Physical Examination of the Stiff Shoulder
The key physical examination finding to distinguish adhesive capsulitis from other causes of shoulder stiffness is primarily a similar loss of both active and passive range of motion. As discussed in the History section, loss of external rotation commonly results from anterior shoulder tightness (attributed to the anterior capsule, rotator interval, anteroinferior capsule, and glenohumeral ligaments). The most common diagnoses related to the anterior shoulder tightness include adhesive capsulitis, glenohumeral osteoarthritis, postanterior instability surgery stiffness, and postimmobilization (effectively shortening the anterior structures). Stiffness with internal rotation movements are experienced while trying to reach behind the back, toward the back pocket of one’s trousers, and occasionally across the body. Motion loss here may be attributed to the posterior capsule and often the shoulder capsule as a whole. The most common diagnoses related to the latter pathology include adhesive capsulitis, articular-sided partial rotator cuff tears, posterior capsule tightness, and glenohumeral internal rotation deficit. In addition to pathology that is primarily related to the shoulder, stiffness may be present from nonshoulder etiologies including axillary node dissection (especially with perioperative radiation therapy), cervical node dissection, elbow or arm conditions (especially if immobilization is required), and systemic conditions (e.g., diabetes, thyroid, cardiopulmonary, and neuromuscular disease).
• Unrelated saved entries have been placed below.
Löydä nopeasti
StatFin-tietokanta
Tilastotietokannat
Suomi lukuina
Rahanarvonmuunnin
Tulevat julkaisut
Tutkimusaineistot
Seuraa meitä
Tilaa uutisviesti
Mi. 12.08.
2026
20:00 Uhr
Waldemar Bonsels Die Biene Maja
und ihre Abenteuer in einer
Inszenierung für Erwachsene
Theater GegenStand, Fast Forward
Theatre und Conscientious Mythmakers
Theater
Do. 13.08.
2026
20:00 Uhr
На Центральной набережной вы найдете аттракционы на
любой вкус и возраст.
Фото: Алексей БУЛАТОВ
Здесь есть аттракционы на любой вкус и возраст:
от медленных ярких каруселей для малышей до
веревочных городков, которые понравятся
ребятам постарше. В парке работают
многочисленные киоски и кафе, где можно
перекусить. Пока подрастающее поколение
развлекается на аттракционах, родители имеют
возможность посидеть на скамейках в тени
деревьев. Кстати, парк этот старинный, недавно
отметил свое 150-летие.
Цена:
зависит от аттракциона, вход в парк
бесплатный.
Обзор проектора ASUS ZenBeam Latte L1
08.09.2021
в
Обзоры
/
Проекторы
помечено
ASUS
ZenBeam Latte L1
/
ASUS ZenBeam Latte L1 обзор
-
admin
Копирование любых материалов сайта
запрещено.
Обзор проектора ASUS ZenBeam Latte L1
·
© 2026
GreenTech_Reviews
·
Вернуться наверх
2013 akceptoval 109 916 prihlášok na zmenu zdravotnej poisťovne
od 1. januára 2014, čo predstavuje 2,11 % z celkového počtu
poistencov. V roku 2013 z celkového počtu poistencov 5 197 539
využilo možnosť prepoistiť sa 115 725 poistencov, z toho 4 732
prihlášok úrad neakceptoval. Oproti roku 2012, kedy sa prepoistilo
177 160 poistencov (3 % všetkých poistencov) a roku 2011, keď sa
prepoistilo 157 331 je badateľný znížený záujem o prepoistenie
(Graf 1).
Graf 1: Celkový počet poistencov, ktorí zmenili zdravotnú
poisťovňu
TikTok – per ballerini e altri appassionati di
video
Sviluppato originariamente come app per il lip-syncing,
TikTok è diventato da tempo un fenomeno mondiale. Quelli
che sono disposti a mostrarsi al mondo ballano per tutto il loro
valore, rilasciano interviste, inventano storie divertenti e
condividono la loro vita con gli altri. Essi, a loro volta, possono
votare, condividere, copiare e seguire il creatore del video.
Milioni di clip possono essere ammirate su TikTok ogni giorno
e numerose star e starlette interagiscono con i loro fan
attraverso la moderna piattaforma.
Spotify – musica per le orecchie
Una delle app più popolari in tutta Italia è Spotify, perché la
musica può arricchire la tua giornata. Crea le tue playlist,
Thorough inspection of the shoulder requires observation of the entire upper extremity, neck, and upper thorax ( Fig. 55-1 ). Simultaneous inspection of both shoulders allows immediate comparison for signs of trauma (e.g., ecchymosis, abrasion, laceration, deformity, and bony prominence), atrophy (e.g., the deltoid or rotator cuff) ( Fig. 55-2 ), infection (e.g., erythema), and prior surgical incisions. Often patients may not recall the timing or number of prior surgical procedures (or even their existence, in some situations), but observation of an anterior deltopectoral approach for remote shoulder dislocations may provide a clue to the examiner regarding the open procedure performed. Further, although the patient may not recall why the procedure was performed, a superior shoulder saber incision (relating to the rotator cuff or acromioclavicular joint), an axillary incision (for node dissection), a cervical spine incision (relating to cranial nerve XI or a spinal accessory nerve injury leading to lateral scapular winging), or a chest wall incision/laceration (pertaining to a long thoracic nerve injury leading to medial scapular winging) may assist in evaluation. A prominent acromioclavicular joint may indicate arthrosis. The appearance of a superior fluid bulge may indicate subacromial effusion extension as a sign of a chronic massive rotator cuff tear. Static or dynamic scapular winging may indicate a neurologic injury or dysfunctional muscular coordination. Often the appearance of an atraumatic stiff shoulder without prior shoulder conditions may reveal no obvious pathology.